WORK INSTRUCTIONS:
Exactly reproduce the data from its first line through the line with "Flowchart of selection process.", leaving out every line after it.

MATERIAL FOR THIS TASK:
_ _ _ _
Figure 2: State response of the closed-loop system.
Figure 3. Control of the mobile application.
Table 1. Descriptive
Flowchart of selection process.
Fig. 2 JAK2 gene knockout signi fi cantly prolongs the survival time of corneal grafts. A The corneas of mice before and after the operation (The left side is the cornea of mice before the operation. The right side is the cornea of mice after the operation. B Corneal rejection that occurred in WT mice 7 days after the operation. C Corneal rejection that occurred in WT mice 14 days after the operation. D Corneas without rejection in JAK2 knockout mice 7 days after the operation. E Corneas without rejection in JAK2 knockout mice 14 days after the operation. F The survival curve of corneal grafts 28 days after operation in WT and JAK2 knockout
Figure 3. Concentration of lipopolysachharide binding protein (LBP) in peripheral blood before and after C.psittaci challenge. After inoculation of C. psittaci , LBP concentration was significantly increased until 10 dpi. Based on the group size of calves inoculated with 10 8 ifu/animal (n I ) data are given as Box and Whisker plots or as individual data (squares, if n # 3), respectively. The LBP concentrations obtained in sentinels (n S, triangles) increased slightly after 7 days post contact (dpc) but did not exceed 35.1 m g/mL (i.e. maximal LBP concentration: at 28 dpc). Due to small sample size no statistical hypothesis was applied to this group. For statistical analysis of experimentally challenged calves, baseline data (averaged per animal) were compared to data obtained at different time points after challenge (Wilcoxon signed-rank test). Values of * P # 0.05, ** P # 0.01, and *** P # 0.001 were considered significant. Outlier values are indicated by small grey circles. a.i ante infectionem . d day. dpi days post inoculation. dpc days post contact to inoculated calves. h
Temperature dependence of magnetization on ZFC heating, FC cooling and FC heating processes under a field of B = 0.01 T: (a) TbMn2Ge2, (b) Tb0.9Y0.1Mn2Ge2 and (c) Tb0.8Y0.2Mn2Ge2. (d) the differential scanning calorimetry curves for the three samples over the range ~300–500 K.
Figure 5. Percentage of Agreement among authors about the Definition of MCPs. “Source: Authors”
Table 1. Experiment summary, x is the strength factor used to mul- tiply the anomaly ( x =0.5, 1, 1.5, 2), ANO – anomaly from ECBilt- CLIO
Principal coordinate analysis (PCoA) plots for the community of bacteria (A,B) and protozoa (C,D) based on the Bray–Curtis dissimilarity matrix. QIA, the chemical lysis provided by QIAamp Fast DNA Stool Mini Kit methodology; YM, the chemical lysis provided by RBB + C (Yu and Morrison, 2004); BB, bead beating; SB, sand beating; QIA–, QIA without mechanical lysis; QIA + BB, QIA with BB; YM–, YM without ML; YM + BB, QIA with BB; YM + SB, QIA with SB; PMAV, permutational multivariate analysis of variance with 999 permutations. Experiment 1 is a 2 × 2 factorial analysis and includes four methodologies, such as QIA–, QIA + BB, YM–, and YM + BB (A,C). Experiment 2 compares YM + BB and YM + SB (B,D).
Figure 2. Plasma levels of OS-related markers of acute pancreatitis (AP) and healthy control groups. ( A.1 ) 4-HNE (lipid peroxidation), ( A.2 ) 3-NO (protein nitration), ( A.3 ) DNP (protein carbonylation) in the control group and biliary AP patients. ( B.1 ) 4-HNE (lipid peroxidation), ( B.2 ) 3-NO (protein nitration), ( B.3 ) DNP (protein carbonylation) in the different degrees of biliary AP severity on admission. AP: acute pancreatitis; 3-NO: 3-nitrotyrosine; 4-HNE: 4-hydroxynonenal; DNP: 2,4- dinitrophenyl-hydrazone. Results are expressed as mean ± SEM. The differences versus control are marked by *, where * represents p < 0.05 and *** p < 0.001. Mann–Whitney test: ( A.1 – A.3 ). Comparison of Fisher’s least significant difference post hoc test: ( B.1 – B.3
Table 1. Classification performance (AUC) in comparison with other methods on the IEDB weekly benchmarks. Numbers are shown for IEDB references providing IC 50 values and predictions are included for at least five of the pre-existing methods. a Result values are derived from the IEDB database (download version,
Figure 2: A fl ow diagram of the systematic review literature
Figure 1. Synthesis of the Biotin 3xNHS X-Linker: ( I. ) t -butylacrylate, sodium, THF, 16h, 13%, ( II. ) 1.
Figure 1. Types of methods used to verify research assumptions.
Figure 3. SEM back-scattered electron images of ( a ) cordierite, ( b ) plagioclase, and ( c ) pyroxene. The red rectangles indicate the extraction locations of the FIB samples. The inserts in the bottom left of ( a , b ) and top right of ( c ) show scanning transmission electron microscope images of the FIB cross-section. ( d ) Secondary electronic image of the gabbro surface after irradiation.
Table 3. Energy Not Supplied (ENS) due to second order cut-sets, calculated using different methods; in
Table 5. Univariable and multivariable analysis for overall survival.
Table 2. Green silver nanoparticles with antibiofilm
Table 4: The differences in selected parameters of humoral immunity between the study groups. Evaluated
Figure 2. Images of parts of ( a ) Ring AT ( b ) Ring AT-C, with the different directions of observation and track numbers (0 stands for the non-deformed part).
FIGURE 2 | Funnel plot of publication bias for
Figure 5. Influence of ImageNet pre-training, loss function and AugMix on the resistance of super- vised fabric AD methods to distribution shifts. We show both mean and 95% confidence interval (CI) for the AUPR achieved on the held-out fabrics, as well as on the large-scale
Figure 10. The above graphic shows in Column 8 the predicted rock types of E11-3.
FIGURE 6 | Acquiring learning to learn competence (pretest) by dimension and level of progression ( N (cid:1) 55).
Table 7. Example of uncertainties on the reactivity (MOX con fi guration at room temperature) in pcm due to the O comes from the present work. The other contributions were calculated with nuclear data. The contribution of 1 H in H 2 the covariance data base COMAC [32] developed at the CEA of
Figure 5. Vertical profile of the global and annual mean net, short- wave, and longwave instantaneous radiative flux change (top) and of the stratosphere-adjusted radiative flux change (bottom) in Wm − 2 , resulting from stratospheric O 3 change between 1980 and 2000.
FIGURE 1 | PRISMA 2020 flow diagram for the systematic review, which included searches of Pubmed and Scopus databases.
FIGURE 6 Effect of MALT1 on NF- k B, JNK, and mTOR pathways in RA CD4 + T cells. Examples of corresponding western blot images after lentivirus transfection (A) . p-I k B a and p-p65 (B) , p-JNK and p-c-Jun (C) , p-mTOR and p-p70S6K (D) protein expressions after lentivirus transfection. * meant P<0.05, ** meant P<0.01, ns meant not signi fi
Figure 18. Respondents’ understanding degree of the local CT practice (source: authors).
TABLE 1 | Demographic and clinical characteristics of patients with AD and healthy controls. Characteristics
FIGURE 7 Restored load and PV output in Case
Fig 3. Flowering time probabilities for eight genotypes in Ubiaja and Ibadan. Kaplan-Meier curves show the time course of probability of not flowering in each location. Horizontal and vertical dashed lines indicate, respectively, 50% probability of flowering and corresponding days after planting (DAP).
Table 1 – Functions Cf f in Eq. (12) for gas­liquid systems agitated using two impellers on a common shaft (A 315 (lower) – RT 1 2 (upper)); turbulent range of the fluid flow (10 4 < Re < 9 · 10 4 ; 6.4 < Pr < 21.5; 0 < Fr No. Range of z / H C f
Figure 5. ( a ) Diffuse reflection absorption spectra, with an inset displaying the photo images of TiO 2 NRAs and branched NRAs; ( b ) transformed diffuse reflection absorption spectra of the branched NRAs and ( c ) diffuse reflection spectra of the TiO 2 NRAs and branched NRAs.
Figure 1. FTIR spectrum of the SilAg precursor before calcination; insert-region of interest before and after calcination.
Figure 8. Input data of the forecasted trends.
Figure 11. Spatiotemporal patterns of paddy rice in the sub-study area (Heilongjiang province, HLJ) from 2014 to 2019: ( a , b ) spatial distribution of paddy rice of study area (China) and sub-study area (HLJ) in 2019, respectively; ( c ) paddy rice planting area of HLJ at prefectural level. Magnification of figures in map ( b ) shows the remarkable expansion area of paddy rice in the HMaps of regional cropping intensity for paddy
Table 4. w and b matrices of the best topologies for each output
_ _ _ _
TASK RESULT:
Figure 2: State response of the closed-loop system.
Figure 3. Control of the mobile application.
Table 1. Descriptive
Flowchart of selection process.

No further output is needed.